Excerpted data:
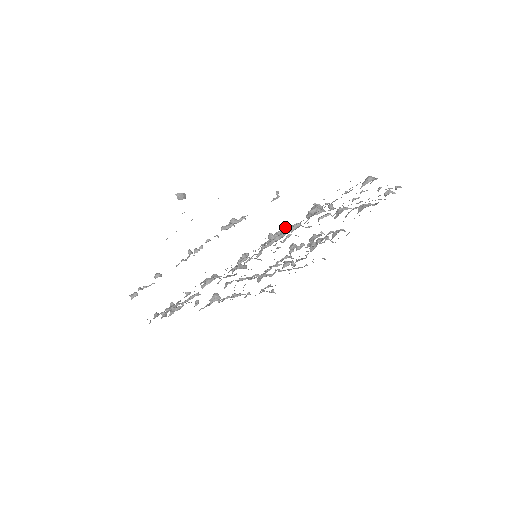
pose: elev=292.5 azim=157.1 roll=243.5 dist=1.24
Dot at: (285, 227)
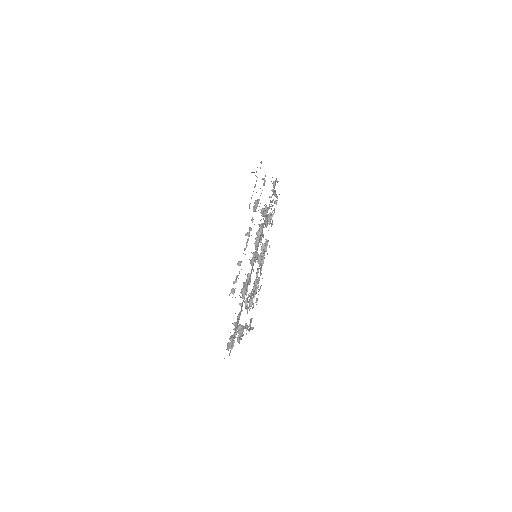
Dot at: (261, 224)
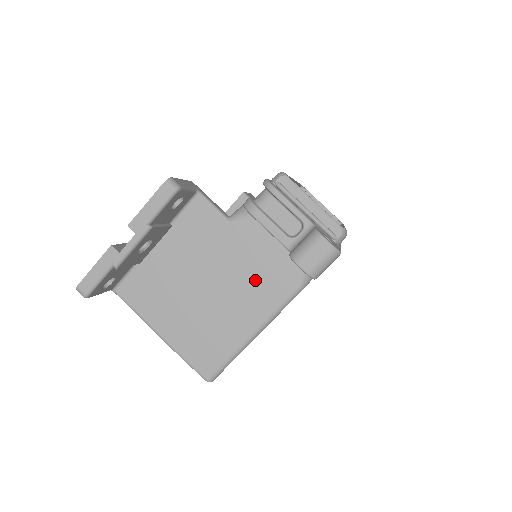
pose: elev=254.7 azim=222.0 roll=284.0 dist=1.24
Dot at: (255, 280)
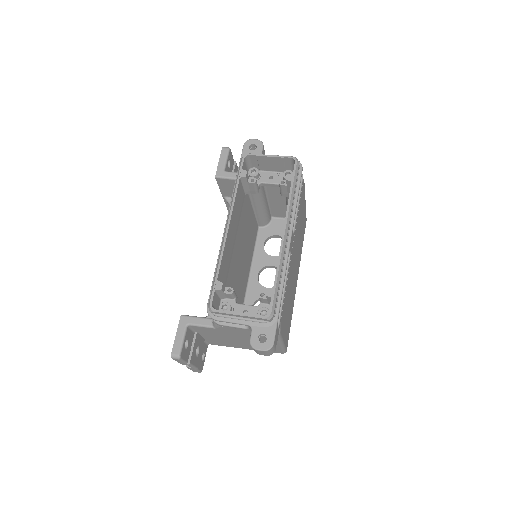
Dot at: occluded
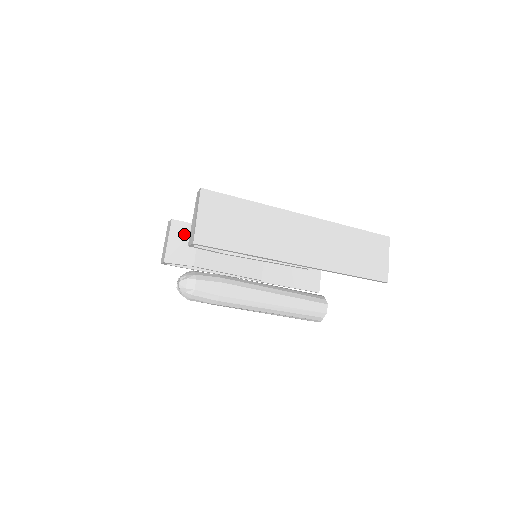
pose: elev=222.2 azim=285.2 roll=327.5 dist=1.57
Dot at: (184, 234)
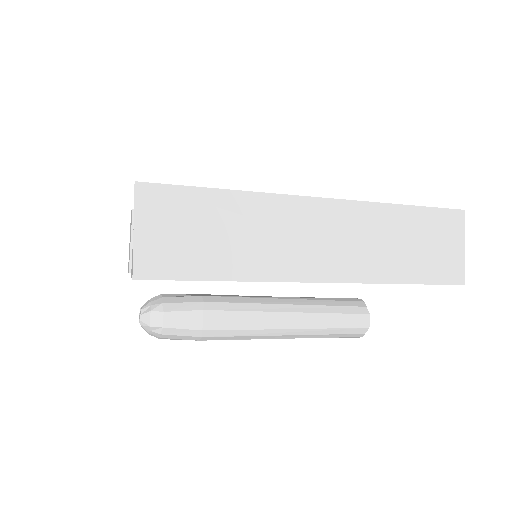
Dot at: occluded
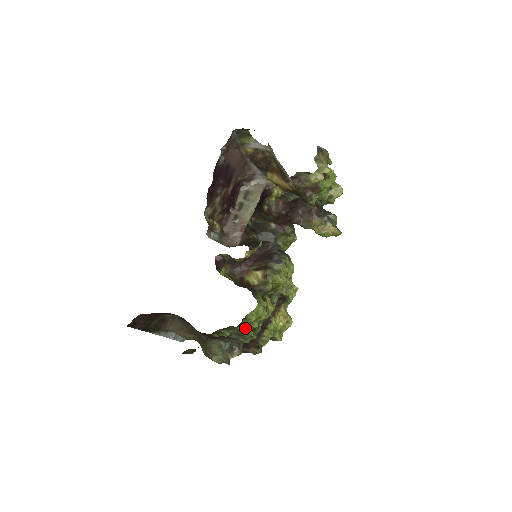
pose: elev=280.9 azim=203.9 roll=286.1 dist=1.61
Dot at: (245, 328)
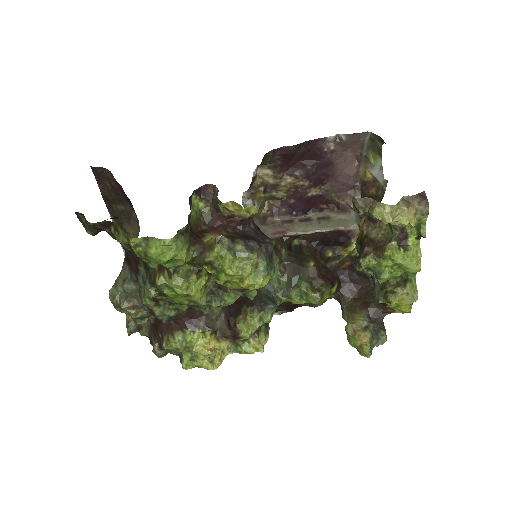
Dot at: (139, 255)
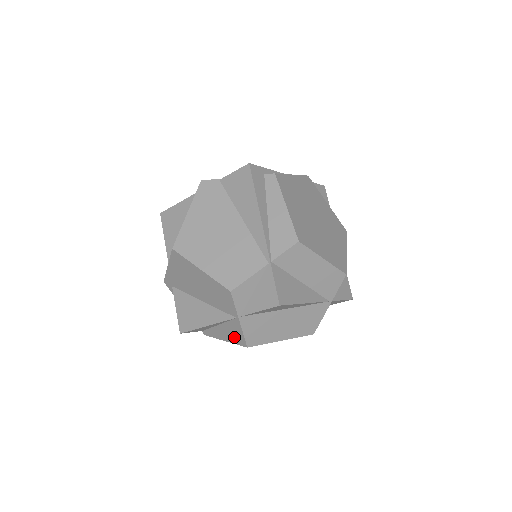
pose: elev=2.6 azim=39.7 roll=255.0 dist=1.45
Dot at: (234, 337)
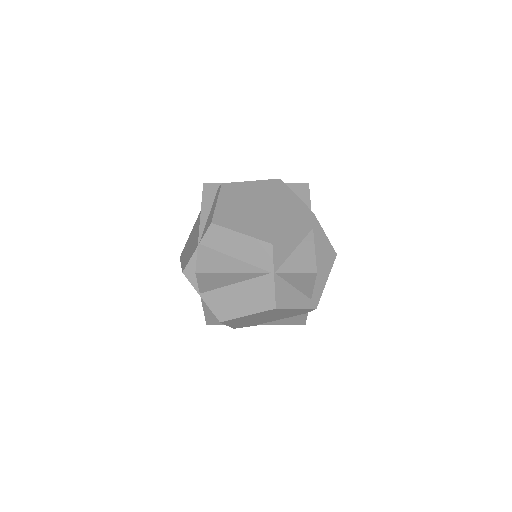
Dot at: occluded
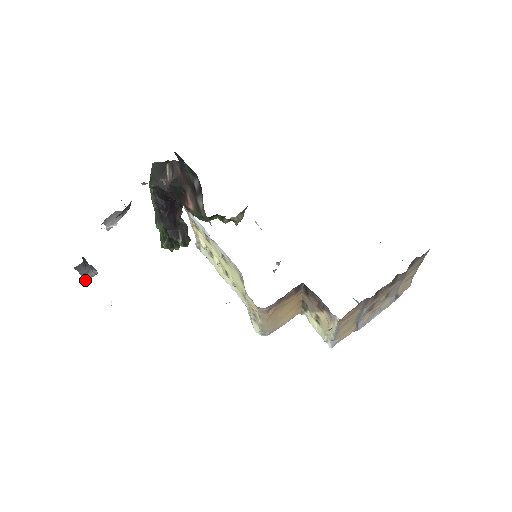
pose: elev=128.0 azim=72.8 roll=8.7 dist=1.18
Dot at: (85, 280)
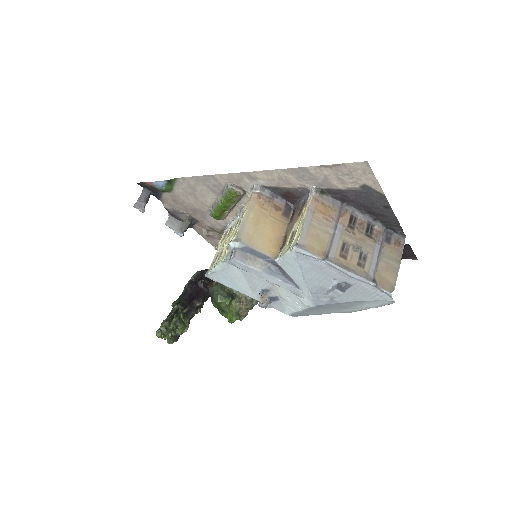
Dot at: (135, 205)
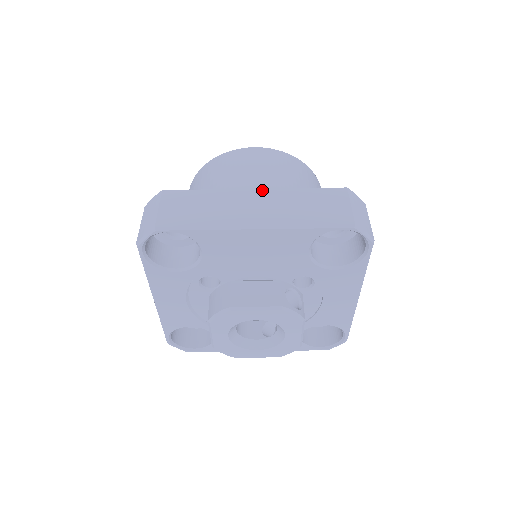
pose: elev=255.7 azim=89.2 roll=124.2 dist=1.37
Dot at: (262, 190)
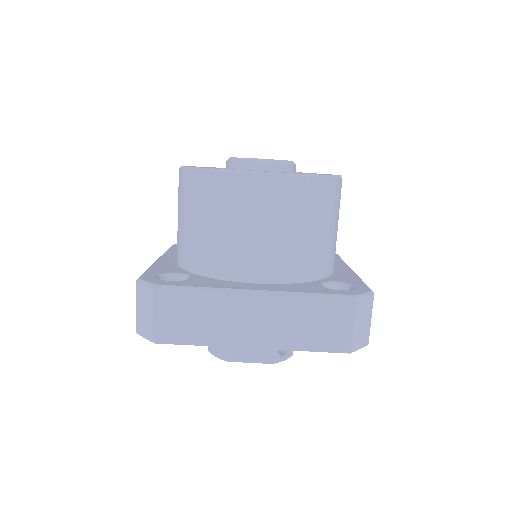
Dot at: (264, 296)
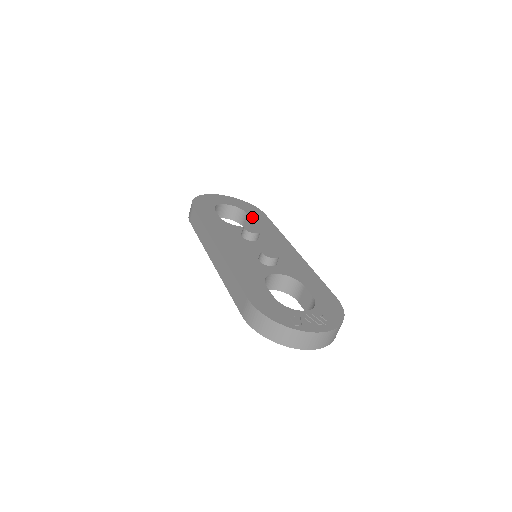
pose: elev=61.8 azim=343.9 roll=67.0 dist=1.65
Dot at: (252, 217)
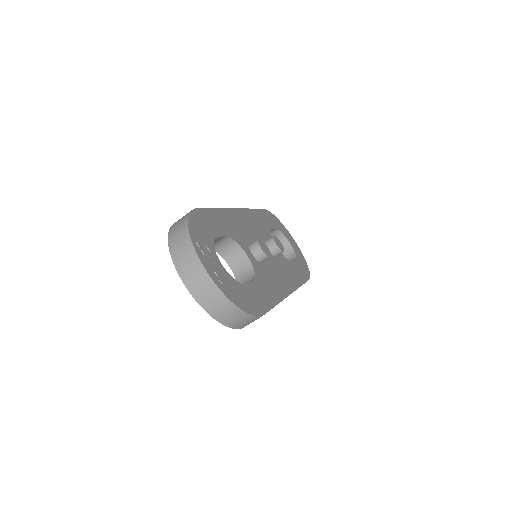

Given request: Render every line of the records above as a JSON list of strings, one string per line, with blank lines omitted and the pictures left out.

Complete output:
[
  "pose: elev=292.5 azim=157.1 roll=243.5 dist=1.24",
  "Dot at: (285, 227)",
  "Dot at: (261, 224)",
  "pose: elev=254.7 azim=222.0 roll=284.0 dist=1.24",
  "Dot at: (255, 280)",
  "Dot at: occluded",
  "pose: elev=222.2 azim=285.2 roll=327.5 dist=1.57",
  "Dot at: (184, 234)",
  "Dot at: occluded",
  "pose: elev=280.9 azim=203.9 roll=286.1 dist=1.61",
  "Dot at: (245, 328)",
  "Dot at: (139, 255)",
  "pose: elev=2.6 azim=39.7 roll=255.0 dist=1.45",
  "Dot at: (234, 337)",
  "Dot at: occluded",
  "pose: elev=128.0 azim=72.8 roll=8.7 dist=1.18",
  "Dot at: (85, 280)",
  "Dot at: (135, 205)",
  "pose: elev=255.7 azim=89.2 roll=124.2 dist=1.37",
  "Dot at: (262, 190)",
  "Dot at: (264, 296)",
  "pose: elev=61.8 azim=343.9 roll=67.0 dist=1.65",
  "Dot at: (252, 217)"
]